**Instruction:** Your answer must consist of exactly the lines below, starting with the line with "Gacia 1 polig C 10kA en 15kA Ins" and going on through the line with "rogramación artística", and nothing else.

Stored data entries:

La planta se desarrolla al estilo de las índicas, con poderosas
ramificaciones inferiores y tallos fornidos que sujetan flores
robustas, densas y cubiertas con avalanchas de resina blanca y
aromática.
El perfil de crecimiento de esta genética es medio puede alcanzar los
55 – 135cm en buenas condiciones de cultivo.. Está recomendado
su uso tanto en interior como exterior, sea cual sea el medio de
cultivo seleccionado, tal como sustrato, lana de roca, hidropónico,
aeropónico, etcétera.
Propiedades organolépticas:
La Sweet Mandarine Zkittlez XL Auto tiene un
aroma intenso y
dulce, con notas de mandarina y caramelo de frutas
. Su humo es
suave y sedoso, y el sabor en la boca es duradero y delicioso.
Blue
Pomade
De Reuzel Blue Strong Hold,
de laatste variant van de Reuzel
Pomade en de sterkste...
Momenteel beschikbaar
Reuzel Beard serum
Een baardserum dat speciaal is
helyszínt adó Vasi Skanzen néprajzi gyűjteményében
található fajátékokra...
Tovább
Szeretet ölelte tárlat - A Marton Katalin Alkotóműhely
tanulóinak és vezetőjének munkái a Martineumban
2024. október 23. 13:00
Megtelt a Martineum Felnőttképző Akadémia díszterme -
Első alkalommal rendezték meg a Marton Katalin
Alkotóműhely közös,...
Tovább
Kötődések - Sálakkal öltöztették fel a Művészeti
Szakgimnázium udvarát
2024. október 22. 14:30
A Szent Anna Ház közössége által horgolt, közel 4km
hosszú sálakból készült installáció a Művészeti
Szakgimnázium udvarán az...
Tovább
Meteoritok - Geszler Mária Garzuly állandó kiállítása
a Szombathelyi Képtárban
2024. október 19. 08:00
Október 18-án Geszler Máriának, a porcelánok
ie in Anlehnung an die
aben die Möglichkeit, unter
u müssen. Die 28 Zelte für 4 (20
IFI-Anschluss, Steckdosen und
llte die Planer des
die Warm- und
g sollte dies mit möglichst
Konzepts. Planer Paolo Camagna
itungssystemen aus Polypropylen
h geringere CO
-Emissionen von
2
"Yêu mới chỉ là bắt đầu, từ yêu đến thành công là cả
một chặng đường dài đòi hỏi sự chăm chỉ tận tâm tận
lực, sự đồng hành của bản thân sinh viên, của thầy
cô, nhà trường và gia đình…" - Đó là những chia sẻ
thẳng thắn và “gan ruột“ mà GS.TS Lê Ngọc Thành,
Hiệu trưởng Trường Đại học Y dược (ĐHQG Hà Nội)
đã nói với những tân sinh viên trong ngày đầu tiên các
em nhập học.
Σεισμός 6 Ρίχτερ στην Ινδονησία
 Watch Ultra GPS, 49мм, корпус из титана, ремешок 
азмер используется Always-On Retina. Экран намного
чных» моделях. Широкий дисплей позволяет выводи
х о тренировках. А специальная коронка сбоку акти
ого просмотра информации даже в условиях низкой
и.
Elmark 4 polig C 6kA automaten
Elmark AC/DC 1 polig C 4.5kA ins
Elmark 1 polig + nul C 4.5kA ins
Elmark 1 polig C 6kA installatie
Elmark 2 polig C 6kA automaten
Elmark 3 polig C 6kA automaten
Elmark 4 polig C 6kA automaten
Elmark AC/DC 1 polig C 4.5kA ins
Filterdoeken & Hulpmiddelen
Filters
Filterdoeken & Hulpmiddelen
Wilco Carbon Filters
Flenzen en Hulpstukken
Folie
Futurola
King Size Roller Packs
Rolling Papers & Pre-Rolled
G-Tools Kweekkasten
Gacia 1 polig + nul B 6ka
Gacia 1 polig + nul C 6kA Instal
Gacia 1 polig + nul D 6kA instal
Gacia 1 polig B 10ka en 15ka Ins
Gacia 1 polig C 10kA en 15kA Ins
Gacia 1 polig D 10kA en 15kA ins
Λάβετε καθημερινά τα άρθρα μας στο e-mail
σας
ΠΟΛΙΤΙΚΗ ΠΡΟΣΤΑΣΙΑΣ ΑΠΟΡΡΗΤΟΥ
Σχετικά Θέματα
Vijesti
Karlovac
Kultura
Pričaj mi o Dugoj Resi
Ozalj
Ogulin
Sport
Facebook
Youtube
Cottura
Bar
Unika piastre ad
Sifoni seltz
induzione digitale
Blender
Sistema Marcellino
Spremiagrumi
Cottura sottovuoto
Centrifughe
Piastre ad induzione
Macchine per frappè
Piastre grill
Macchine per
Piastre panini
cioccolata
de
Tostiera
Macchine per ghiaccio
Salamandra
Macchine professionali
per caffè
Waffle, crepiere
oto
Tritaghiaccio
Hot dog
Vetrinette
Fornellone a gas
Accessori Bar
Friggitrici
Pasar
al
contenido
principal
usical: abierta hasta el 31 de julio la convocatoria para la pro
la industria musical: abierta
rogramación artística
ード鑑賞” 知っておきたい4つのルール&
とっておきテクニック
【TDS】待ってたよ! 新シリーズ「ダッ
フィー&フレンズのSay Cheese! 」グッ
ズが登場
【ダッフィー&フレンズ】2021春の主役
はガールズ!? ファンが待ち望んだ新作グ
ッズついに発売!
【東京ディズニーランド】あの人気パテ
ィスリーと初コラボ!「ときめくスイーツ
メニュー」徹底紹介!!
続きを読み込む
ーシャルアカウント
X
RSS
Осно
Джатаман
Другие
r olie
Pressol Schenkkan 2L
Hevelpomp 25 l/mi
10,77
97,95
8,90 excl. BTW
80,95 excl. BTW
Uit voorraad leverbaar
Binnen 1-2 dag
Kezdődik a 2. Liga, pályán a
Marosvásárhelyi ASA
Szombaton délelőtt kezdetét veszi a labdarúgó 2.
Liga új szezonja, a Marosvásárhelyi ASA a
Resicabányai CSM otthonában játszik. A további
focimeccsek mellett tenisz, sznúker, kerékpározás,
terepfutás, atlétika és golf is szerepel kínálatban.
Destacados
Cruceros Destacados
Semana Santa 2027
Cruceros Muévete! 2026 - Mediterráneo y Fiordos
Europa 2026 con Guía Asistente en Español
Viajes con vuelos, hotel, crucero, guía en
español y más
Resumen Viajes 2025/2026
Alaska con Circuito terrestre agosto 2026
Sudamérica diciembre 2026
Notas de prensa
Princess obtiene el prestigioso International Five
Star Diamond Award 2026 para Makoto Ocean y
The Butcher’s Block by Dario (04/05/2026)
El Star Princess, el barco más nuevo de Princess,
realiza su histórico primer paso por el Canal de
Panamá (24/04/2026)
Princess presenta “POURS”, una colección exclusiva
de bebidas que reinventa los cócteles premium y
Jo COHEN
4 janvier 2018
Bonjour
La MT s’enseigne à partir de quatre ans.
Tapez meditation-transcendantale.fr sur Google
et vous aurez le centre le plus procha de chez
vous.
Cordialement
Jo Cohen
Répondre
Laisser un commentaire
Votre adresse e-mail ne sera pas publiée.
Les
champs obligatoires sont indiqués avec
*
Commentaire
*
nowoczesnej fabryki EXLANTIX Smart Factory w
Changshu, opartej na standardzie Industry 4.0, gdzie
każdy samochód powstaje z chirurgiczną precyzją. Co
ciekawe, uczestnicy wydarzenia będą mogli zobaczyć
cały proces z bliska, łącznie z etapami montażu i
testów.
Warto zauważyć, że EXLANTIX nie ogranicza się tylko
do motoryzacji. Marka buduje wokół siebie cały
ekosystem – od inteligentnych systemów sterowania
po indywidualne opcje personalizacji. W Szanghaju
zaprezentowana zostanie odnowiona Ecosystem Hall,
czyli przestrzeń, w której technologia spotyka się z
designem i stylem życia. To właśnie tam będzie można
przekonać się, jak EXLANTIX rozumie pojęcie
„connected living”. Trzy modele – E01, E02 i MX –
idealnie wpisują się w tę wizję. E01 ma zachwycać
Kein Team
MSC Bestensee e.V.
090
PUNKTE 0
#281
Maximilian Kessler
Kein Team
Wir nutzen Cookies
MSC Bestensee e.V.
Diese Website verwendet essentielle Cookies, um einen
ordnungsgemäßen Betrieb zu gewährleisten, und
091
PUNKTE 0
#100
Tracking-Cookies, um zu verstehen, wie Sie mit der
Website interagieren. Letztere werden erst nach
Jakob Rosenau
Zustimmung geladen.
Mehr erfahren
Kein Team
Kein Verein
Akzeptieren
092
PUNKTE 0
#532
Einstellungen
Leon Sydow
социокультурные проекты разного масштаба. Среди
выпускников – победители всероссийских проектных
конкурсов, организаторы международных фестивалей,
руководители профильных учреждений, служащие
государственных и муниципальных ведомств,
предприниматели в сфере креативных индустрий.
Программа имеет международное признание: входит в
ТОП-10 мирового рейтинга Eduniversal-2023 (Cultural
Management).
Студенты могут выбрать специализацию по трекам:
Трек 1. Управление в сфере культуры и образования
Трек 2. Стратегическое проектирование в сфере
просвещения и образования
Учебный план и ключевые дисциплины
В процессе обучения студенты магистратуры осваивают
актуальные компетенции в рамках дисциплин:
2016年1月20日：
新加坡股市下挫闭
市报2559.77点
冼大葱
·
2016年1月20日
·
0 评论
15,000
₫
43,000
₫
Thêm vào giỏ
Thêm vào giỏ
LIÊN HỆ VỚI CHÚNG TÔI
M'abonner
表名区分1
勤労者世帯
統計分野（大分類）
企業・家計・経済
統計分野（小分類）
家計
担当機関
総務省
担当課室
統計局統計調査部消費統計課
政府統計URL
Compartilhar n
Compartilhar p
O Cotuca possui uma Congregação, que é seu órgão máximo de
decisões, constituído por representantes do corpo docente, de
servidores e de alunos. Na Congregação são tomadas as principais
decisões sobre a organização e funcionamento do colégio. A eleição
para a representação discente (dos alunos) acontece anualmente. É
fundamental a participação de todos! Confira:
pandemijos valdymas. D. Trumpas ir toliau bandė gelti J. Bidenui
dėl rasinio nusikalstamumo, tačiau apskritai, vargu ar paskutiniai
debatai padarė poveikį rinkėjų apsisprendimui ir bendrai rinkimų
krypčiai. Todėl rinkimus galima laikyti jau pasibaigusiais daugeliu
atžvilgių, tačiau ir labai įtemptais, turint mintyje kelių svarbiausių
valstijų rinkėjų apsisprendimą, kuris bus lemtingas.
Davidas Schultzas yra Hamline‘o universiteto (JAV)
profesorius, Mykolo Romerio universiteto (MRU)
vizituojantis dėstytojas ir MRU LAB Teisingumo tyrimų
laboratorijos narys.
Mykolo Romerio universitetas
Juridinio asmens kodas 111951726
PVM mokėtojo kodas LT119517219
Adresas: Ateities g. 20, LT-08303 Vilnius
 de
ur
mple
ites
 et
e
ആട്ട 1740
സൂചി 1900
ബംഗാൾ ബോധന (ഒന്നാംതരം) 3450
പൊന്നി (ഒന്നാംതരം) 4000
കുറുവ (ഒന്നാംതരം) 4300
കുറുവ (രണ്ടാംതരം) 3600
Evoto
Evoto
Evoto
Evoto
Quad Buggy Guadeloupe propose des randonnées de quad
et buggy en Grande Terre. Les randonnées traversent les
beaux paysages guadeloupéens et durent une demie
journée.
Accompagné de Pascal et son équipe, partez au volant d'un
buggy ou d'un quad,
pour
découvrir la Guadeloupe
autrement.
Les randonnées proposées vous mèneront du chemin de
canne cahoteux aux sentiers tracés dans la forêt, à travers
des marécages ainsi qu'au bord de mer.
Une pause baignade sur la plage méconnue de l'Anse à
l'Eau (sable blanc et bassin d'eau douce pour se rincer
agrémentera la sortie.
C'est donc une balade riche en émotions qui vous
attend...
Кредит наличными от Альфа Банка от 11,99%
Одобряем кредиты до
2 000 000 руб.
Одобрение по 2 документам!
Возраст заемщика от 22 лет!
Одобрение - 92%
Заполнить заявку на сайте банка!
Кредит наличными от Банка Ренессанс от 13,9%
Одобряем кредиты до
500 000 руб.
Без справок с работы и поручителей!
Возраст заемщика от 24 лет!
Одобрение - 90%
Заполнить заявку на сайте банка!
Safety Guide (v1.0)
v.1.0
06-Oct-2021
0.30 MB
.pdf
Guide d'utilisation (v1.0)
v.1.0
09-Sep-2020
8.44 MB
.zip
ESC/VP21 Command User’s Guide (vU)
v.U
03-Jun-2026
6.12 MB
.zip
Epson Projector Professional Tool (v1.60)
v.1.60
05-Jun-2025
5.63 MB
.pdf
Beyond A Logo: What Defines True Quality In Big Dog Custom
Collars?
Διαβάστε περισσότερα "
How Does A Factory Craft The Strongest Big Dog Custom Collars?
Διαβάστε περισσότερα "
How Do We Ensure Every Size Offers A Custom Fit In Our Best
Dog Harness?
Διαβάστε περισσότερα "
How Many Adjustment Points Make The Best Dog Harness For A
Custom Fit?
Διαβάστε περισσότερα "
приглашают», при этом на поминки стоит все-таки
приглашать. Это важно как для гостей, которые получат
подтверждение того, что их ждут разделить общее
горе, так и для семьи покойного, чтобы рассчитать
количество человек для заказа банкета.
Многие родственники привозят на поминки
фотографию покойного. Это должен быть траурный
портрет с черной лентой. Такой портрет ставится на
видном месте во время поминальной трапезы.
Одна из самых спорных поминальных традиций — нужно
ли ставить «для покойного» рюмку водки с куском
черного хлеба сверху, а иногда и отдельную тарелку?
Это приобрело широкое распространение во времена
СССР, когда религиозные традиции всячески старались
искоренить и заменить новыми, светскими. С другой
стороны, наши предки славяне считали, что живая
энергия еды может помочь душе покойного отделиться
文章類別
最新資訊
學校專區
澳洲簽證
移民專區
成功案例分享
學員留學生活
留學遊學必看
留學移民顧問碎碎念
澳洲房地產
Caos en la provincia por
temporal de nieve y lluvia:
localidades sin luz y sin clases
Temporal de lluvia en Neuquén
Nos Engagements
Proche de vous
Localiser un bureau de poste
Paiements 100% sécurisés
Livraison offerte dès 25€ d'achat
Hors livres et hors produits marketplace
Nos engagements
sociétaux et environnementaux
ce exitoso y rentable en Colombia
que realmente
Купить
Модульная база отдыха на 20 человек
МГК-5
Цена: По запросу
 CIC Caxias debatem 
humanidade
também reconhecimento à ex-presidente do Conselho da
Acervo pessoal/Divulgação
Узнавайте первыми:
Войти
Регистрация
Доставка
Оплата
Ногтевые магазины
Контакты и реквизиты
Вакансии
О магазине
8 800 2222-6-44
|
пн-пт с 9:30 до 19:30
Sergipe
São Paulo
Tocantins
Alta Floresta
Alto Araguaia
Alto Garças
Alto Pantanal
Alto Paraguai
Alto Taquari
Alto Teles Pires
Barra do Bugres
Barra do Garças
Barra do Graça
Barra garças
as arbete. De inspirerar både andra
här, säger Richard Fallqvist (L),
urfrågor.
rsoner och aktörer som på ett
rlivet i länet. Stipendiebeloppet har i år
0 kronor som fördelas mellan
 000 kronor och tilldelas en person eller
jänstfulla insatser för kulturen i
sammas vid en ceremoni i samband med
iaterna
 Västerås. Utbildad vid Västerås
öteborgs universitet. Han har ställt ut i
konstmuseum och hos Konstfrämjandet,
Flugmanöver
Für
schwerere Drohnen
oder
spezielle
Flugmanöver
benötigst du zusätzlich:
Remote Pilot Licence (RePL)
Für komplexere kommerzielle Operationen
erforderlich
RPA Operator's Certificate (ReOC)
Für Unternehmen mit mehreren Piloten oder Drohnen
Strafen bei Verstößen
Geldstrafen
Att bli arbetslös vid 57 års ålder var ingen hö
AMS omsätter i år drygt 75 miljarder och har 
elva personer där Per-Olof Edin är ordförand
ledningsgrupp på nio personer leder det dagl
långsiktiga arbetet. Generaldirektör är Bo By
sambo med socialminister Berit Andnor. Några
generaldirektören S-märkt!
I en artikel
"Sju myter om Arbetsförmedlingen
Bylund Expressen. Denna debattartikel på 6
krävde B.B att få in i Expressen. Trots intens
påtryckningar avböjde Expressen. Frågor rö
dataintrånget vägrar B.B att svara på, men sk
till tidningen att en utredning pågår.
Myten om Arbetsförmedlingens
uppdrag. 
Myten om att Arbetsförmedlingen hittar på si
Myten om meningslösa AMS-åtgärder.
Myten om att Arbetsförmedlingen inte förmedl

**Problem solution:**
Gacia 1 polig C 10kA en 15kA Ins
Gacia 1 polig D 10kA en 15kA ins
Λάβετε καθημερινά τα άρθρα μας στο e-mail
σας
ΠΟΛΙΤΙΚΗ ΠΡΟΣΤΑΣΙΑΣ ΑΠΟΡΡΗΤΟΥ
Σχετικά Θέματα
Vijesti
Karlovac
Kultura
Pričaj mi o Dugoj Resi
Ozalj
Ogulin
Sport
Facebook
Youtube
Cottura
Bar
Unika piastre ad
Sifoni seltz
induzione digitale
Blender
Sistema Marcellino
Spremiagrumi
Cottura sottovuoto
Centrifughe
Piastre ad induzione
Macchine per frappè
Piastre grill
Macchine per
Piastre panini
cioccolata
de
Tostiera
Macchine per ghiaccio
Salamandra
Macchine professionali
per caffè
Waffle, crepiere
oto
Tritaghiaccio
Hot dog
Vetrinette
Fornellone a gas
Accessori Bar
Friggitrici
Pasar
al
contenido
principal
usical: abierta hasta el 31 de julio la convocatoria para la pro
la industria musical: abierta
rogramación artística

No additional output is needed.